Media and Entertainment Industries

NFTs not only disrupt the business models across sectors, but also transform the way collectors make acquisitions. Leon Chan, Vice President, Technology, Digital and Data at Hong Kong Disneyland Resort, shares how sentimental reasons related to personal hobbies motivate buyers.

“Since a young age, I’ve been collecting NBA trading cards, such as Michael Jordan signature cards. Now I collect sneakers and whisky,” Chan says. “One of the first NFTs I purchased is Disney-related. As a consumer myself, and a fan of Marvel and Star Wars franchises and Disney’s animation studios, I think of NFT as a new platform to connect with Disney.”

The lifestyle element of NFTs also becomes more apparent, in his experience of having several months of free Disney+ subscription added as a perk for purchasing a Disney NFT. “Disney is about storytelling and focus on new ways of telling stories. As a collector, I think it is about emotional connection and more than digital collectibles and intellectual properties,” he adds.

“What’s really exciting about NFTs is that beyond being a collectible, you can also add so many perks with them and membership rewards to them,” says Jenny Wong, Head of Legal at Opulous, a company which offers copyright-backed music NFTs. “For example, NFT owners can engage in private Zoom sessions with their favorite artists or have special backstage access [with the type of NFTs that Opulous offers]. Additionally, Opulous NFTs give you a right to participate in the future revenue stream of a song.”

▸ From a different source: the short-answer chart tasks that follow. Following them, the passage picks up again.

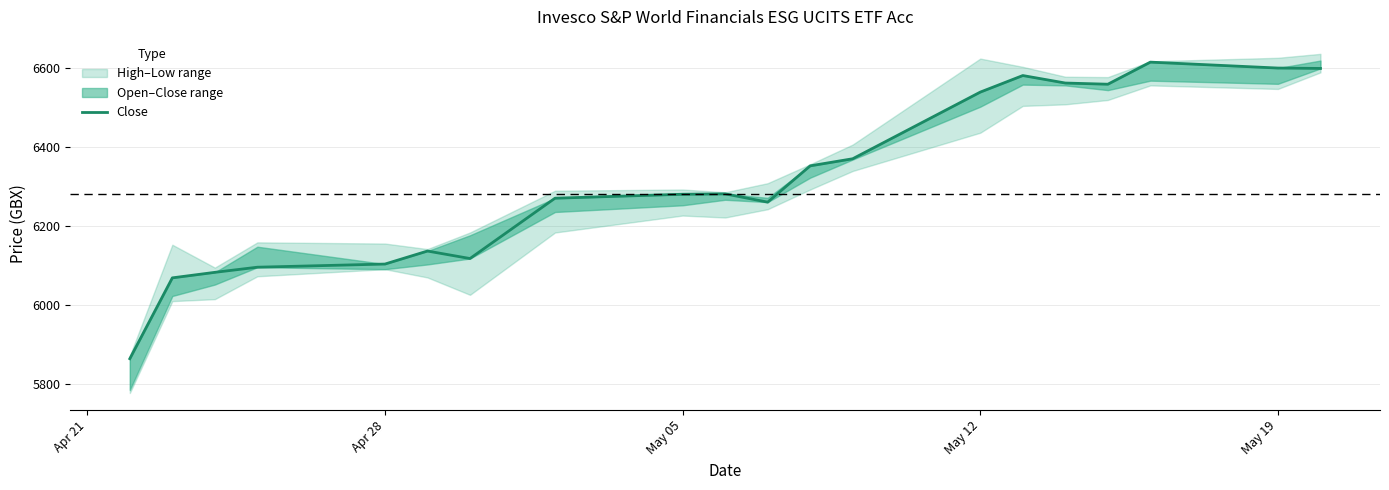

The value at May 05 is 10617. True or false?

False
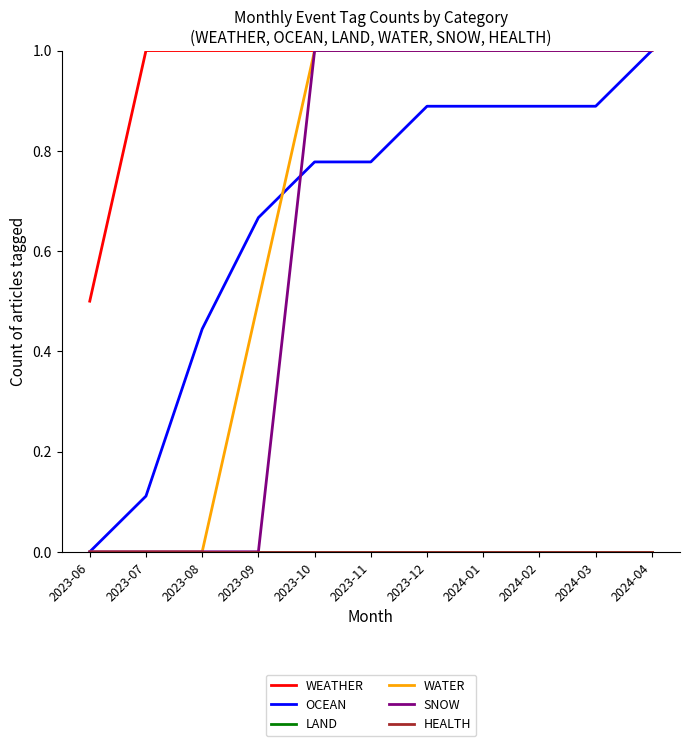

True or false: WEATHER and LAND intersect in this chart.

False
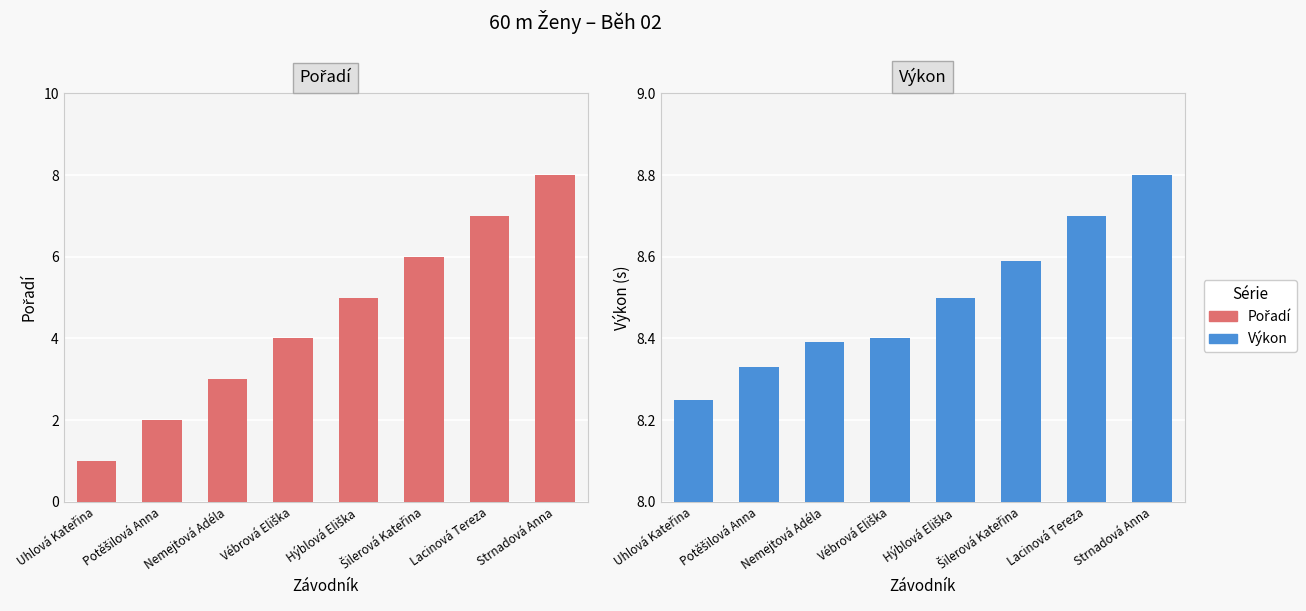

Reading left to right, list all the values displayed in this chart.

Pořadí: Uhlová Kateřina=1.0	Potěšilová Anna=2.0	Nemejtová Adéla=3.0	Vébrová Eliška=4.0	Hýblová Eliška=5.0	Šilerová Kateřina=6.0	Lacinová Tereza=7.0	Strnadová Anna=8.0
Výkon: Uhlová Kateřina=8.2	Potěšilová Anna=8.3	Nemejtová Adéla=8.4	Vébrová Eliška=8.4	Hýblová Eliška=8.5	Šilerová Kateřina=8.6	Lacinová Tereza=8.7	Strnadová Anna=8.8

Real Estate and Luxury Retail

“I see it as what luxury is,” Tom Andrews, General Manager of Asset Management at Hongkong Land, who works with many high-end brands in properties like Landmark, notes that younger brands are increasingly embracing NFTs, tokenization and crypto trends. “It is something that you’d like to show off. Just like Jordan rookie cards or Pokémon cards or NFTs like Bored Ape Yacht Club, whatever it may be.”

As a member of the Jardine Matheson Group, Hongkong Land has been developing new business models in real estate, such as streetwear and cultural space Belowground.

“We’re seeing this interesting blend between the physical and the virtual,” says Andrews. “At Belowground, the fashion brand Jimmy Choo collaborated with artist Eric Haze to sell shoes and NFT versions of them.”

Question of Quality and Value

Despite the growing interest in NFT art, there are issues and challenges. The sky-high prices at the level achieved by Beeple’s work in March 2021 do not occur very often. Howard cautions against speculators who try to buy something randomly and hope that it goes up in value. In addition, Cheung believes there will be more mechanisms for checks and balances in the market, as he observes that more tools are being developed to evaluate the quality of PFP (profile picture) NFTs.

AmCham Tech Week, from May 17-20, was a practical series showcasing how businesses are making real advances with new technologies.